▸ What you are asked to do
Make an exact copy of the listing below. Pictures stay out of it.
BEGIN
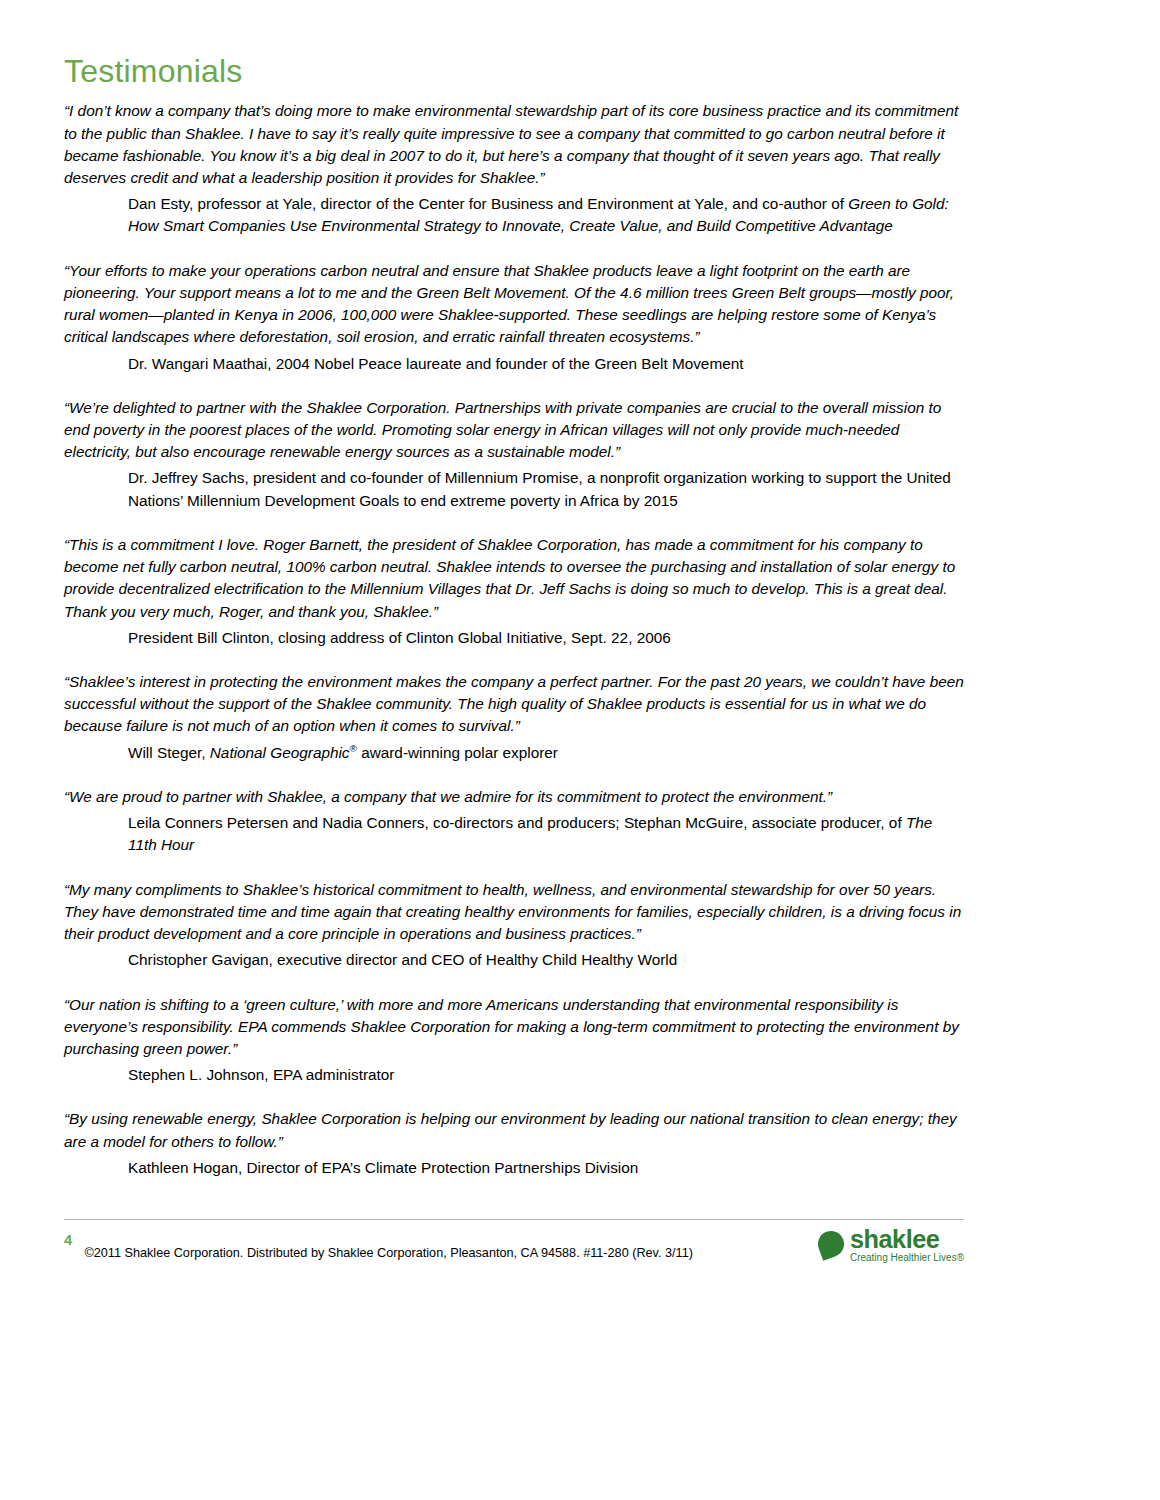Testimonials
“I don’t know a company that’s doing more to make environmental stewardship part of its core business practice and its commitment to the public than Shaklee. I have to say it’s really quite impressive to see a company that committed to go carbon neutral before it became fashionable. You know it’s a big deal in 2007 to do it, but here’s a company that thought of it seven years ago. That really deserves credit and what a leadership position it provides for Shaklee.”
Dan Esty, professor at Yale, director of the Center for Business and Environment at Yale, and co-author of Green to Gold: How Smart Companies Use Environmental Strategy to Innovate, Create Value, and Build Competitive Advantage
“Your efforts to make your operations carbon neutral and ensure that Shaklee products leave a light footprint on the earth are pioneering. Your support means a lot to me and the Green Belt Movement. Of the 4.6 million trees Green Belt groups—mostly poor, rural women—planted in Kenya in 2006, 100,000 were Shaklee-supported. These seedlings are helping restore some of Kenya’s critical landscapes where deforestation, soil erosion, and erratic rainfall threaten ecosystems.”
Dr. Wangari Maathai, 2004 Nobel Peace laureate and founder of the Green Belt Movement
“We’re delighted to partner with the Shaklee Corporation. Partnerships with private companies are crucial to the overall mission to end poverty in the poorest places of the world. Promoting solar energy in African villages will not only provide much-needed electricity, but also encourage renewable energy sources as a sustainable model.”
Dr. Jeffrey Sachs, president and co-founder of Millennium Promise, a nonprofit organization working to support the United Nations’ Millennium Development Goals to end extreme poverty in Africa by 2015
“This is a commitment I love. Roger Barnett, the president of Shaklee Corporation, has made a commitment for his company to become net fully carbon neutral, 100% carbon neutral. Shaklee intends to oversee the purchasing and installation of solar energy to provide decentralized electrification to the Millennium Villages that Dr. Jeff Sachs is doing so much to develop. This is a great deal. Thank you very much, Roger, and thank you, Shaklee.”
President Bill Clinton, closing address of Clinton Global Initiative, Sept. 22, 2006
“Shaklee’s interest in protecting the environment makes the company a perfect partner. For the past 20 years, we couldn’t have been successful without the support of the Shaklee community. The high quality of Shaklee products is essential for us in what we do because failure is not much of an option when it comes to survival.”
Will Steger, National Geographic® award-winning polar explorer
“We are proud to partner with Shaklee, a company that we admire for its commitment to protect the environment.”
Leila Conners Petersen and Nadia Conners, co-directors and producers; Stephan McGuire, associate producer, of The 11th Hour
“My many compliments to Shaklee’s historical commitment to health, wellness, and environmental stewardship for over 50 years. They have demonstrated time and time again that creating healthy environments for families, especially children, is a driving focus in their product development and a core principle in operations and business practices.”
Christopher Gavigan, executive director and CEO of Healthy Child Healthy World
“Our nation is shifting to a ‘green culture,’ with more and more Americans understanding that environmental responsibility is everyone’s responsibility. EPA commends Shaklee Corporation for making a long-term commitment to protecting the environment by purchasing green power.”
Stephen L. Johnson, EPA administrator
“By using renewable energy, Shaklee Corporation is helping our environment by leading our national transition to clean energy; they are a model for others to follow.”
Kathleen Hogan, Director of EPA’s Climate Protection Partnerships Division
4 ©2011 Shaklee Corporation. Distributed by Shaklee Corporation, Pleasanton, CA 94588. #11-280 (Rev. 3/11)
shaklee Creating Healthier Lives®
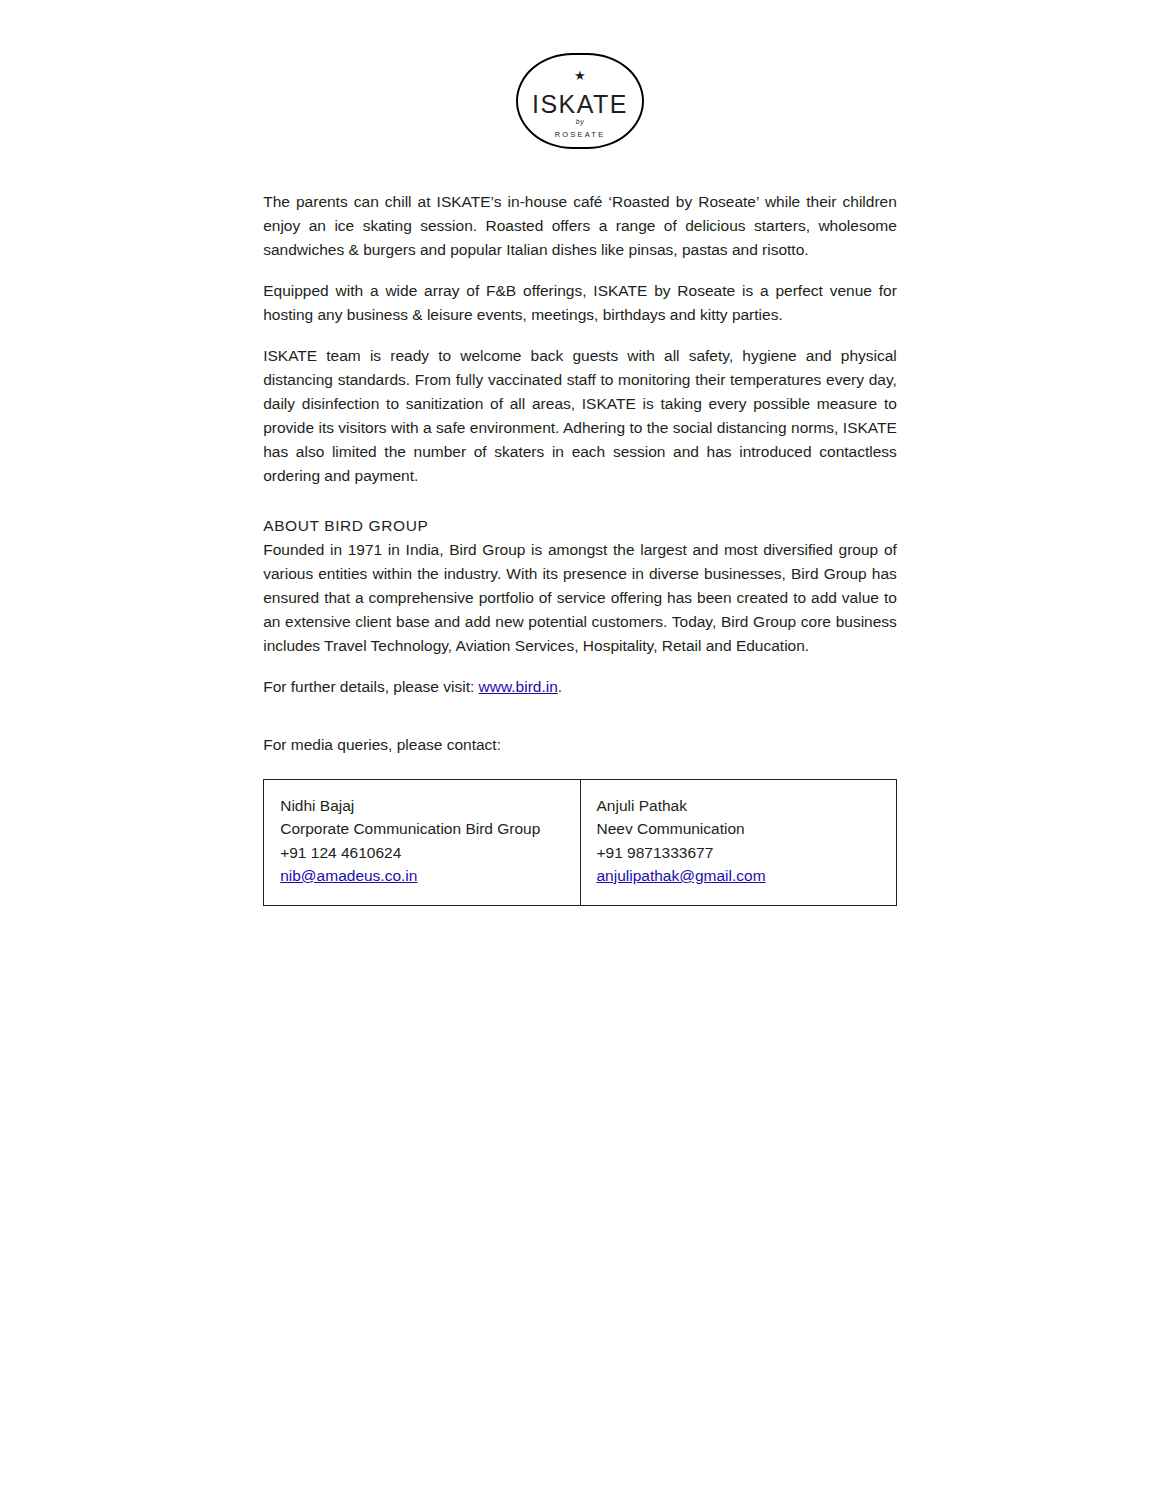★ ISKATE by ROSEATE
The parents can chill at ISKATE’s in-house café ‘Roasted by Roseate’ while their children enjoy an ice skating session. Roasted offers a range of delicious starters, wholesome sandwiches & burgers and popular Italian dishes like pinsas, pastas and risotto.
Equipped with a wide array of F&B offerings, ISKATE by Roseate is a perfect venue for hosting any business & leisure events, meetings, birthdays and kitty parties.
ISKATE team is ready to welcome back guests with all safety, hygiene and physical distancing standards. From fully vaccinated staff to monitoring their temperatures every day, daily disinfection to sanitization of all areas, ISKATE is taking every possible measure to provide its visitors with a safe environment. Adhering to the social distancing norms, ISKATE has also limited the number of skaters in each session and has introduced contactless ordering and payment.
About Bird Group
Founded in 1971 in India, Bird Group is amongst the largest and most diversified group of various entities within the industry. With its presence in diverse businesses, Bird Group has ensured that a comprehensive portfolio of service offering has been created to add value to an extensive client base and add new potential customers. Today, Bird Group core business includes Travel Technology, Aviation Services, Hospitality, Retail and Education.
For further details, please visit: www.bird.in.
For media queries, please contact:
| Nidhi Bajaj Corporate Communication Bird Group +91 124 4610624 nib@amadeus.co.in | Anjuli Pathak Neev Communication +91 9871333677 anjulipathak@gmail.com |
END
▸ Your solution
Testimonials
“I don’t know a company that’s doing more to make environmental stewardship part of its core business practice and its commitment to the public than Shaklee. I have to say it’s really quite impressive to see a company that committed to go carbon neutral before it became fashionable. You know it’s a big deal in 2007 to do it, but here’s a company that thought of it seven years ago. That really deserves credit and what a leadership position it provides for Shaklee.”
Dan Esty, professor at Yale, director of the Center for Business and Environment at Yale, and co-author of Green to Gold: How Smart Companies Use Environmental Strategy to Innovate, Create Value, and Build Competitive Advantage
“Your efforts to make your operations carbon neutral and ensure that Shaklee products leave a light footprint on the earth are pioneering. Your support means a lot to me and the Green Belt Movement. Of the 4.6 million trees Green Belt groups—mostly poor, rural women—planted in Kenya in 2006, 100,000 were Shaklee-supported. These seedlings are helping restore some of Kenya’s critical landscapes where deforestation, soil erosion, and erratic rainfall threaten ecosystems.”
Dr. Wangari Maathai, 2004 Nobel Peace laureate and founder of the Green Belt Movement
“We’re delighted to partner with the Shaklee Corporation. Partnerships with private companies are crucial to the overall mission to end poverty in the poorest places of the world. Promoting solar energy in African villages will not only provide much-needed electricity, but also encourage renewable energy sources as a sustainable model.”
Dr. Jeffrey Sachs, president and co-founder of Millennium Promise, a nonprofit organization working to support the United Nations’ Millennium Development Goals to end extreme poverty in Africa by 2015
“This is a commitment I love. Roger Barnett, the president of Shaklee Corporation, has made a commitment for his company to become net fully carbon neutral, 100% carbon neutral. Shaklee intends to oversee the purchasing and installation of solar energy to provide decentralized electrification to the Millennium Villages that Dr. Jeff Sachs is doing so much to develop. This is a great deal. Thank you very much, Roger, and thank you, Shaklee.”
President Bill Clinton, closing address of Clinton Global Initiative, Sept. 22, 2006
“Shaklee’s interest in protecting the environment makes the company a perfect partner. For the past 20 years, we couldn’t have been successful without the support of the Shaklee community. The high quality of Shaklee products is essential for us in what we do because failure is not much of an option when it comes to survival.”
Will Steger, National Geographic® award-winning polar explorer
“We are proud to partner with Shaklee, a company that we admire for its commitment to protect the environment.”
Leila Conners Petersen and Nadia Conners, co-directors and producers; Stephan McGuire, associate producer, of The 11th Hour
“My many compliments to Shaklee’s historical commitment to health, wellness, and environmental stewardship for over 50 years. They have demonstrated time and time again that creating healthy environments for families, especially children, is a driving focus in their product development and a core principle in operations and business practices.”
Christopher Gavigan, executive director and CEO of Healthy Child Healthy World
“Our nation is shifting to a ‘green culture,’ with more and more Americans understanding that environmental responsibility is everyone’s responsibility. EPA commends Shaklee Corporation for making a long-term commitment to protecting the environment by purchasing green power.”
Stephen L. Johnson, EPA administrator
“By using renewable energy, Shaklee Corporation is helping our environment by leading our national transition to clean energy; they are a model for others to follow.”
Kathleen Hogan, Director of EPA’s Climate Protection Partnerships Division
4 ©2011 Shaklee Corporation. Distributed by Shaklee Corporation, Pleasanton, CA 94588. #11-280 (Rev. 3/11)
shaklee Creating Healthier Lives®
★ ISKATE by ROSEATE
The parents can chill at ISKATE’s in-house café ‘Roasted by Roseate’ while their children enjoy an ice skating session. Roasted offers a range of delicious starters, wholesome sandwiches & burgers and popular Italian dishes like pinsas, pastas and risotto.
Equipped with a wide array of F&B offerings, ISKATE by Roseate is a perfect venue for hosting any business & leisure events, meetings, birthdays and kitty parties.
ISKATE team is ready to welcome back guests with all safety, hygiene and physical distancing standards. From fully vaccinated staff to monitoring their temperatures every day, daily disinfection to sanitization of all areas, ISKATE is taking every possible measure to provide its visitors with a safe environment. Adhering to the social distancing norms, ISKATE has also limited the number of skaters in each session and has introduced contactless ordering and payment.
About Bird Group
Founded in 1971 in India, Bird Group is amongst the largest and most diversified group of various entities within the industry. With its presence in diverse businesses, Bird Group has ensured that a comprehensive portfolio of service offering has been created to add value to an extensive client base and add new potential customers. Today, Bird Group core business includes Travel Technology, Aviation Services, Hospitality, Retail and Education.
For further details, please visit: www.bird.in.
For media queries, please contact:
| Nidhi Bajaj Corporate Communication Bird Group +91 124 4610624 nib@amadeus.co.in | Anjuli Pathak Neev Communication +91 9871333677 anjulipathak@gmail.com |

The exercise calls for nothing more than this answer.